Just two weeks ago, President Donald Trump had a plan in place to ban most flavored e-cigarettes on the US market. Then, suddenly, those plans changed.
For nearly two months, momentum had been building inside the White House to try to halt a youth vaping epidemic that experts feared was hurting as many as 5 million teenagers, according to an article by the Associated Press.
Both first lady Melania Trump and Ivanka Trump, the president’s daughter and senior adviser, pushed for the ban, which was also being championed internally by White House counselor Kellyanne Conway, who has taken the lead on some public health issues.
But as Trump listened to his political advisers, he grew reluctant to sign the ban, convinced it could alienate voters who would be financially or otherwise affected by a vaping ban, according to two White House and campaign officials not authorized to speak publicly about private conversations.
A news conference scheduled by Health and Human Services Secretary Alex Azar to announce the ban was canceled, while more meetings with industry leaders and lobbyists were proposed, according to the officials.

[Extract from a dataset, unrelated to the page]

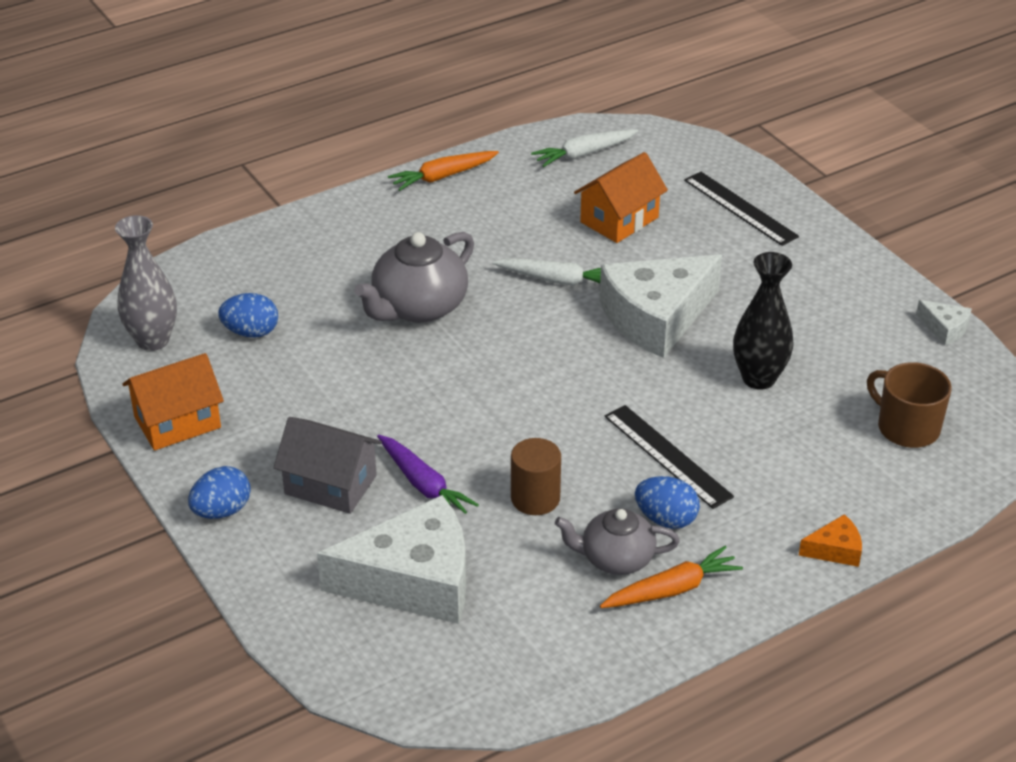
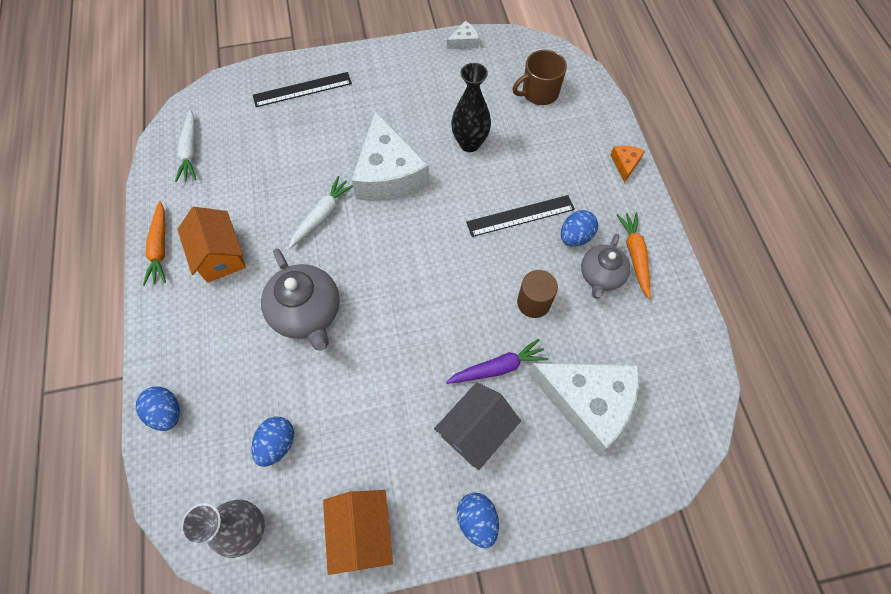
camera: 70 degrees left, 25 degrees up
white cheese [317,495,466,624] -> white cheese turned 105 degrees clockwise [528,363,639,454]
orange house [574,152,668,243] -> orange house moved to [177,207,246,283]
none -> blue egg [136,386,180,431]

Trump tweeted last week that he’ll be meeting with vaping industry representatives, medical professionals and others “to come up with an acceptable solution to the vaping and e-cigarette dilemma.” The White House has yet to announce a date for a meeting.
This month, Trump campaign manager Brad Parscale and others showed the president polling data indicating that e-cigarette users could abandon him if he followed through with the ban, the officials said, according to the article.
Campaign aides also highlighted an aggressive social media campaign — #IVapeIVote — in which advocates claimed a ban would force the closure of vaping shops, eliminating jobs and sending users of electronic cigarettes back to traditional smokes. Parscale also pointed out the risk that a ban could have on e-cigarette users in key battleground states that Trump narrowly won in 2016.
Others in the West Wing, including Conway, have argued that a ban could be a winning issue with suburban voters, including mothers, who have fled the president in large numbers. Few would predict where Trump, who is known to abruptly change his mind, would end up since he recently has been consumed with other matters, notably televised impeachments hearings, according to the article.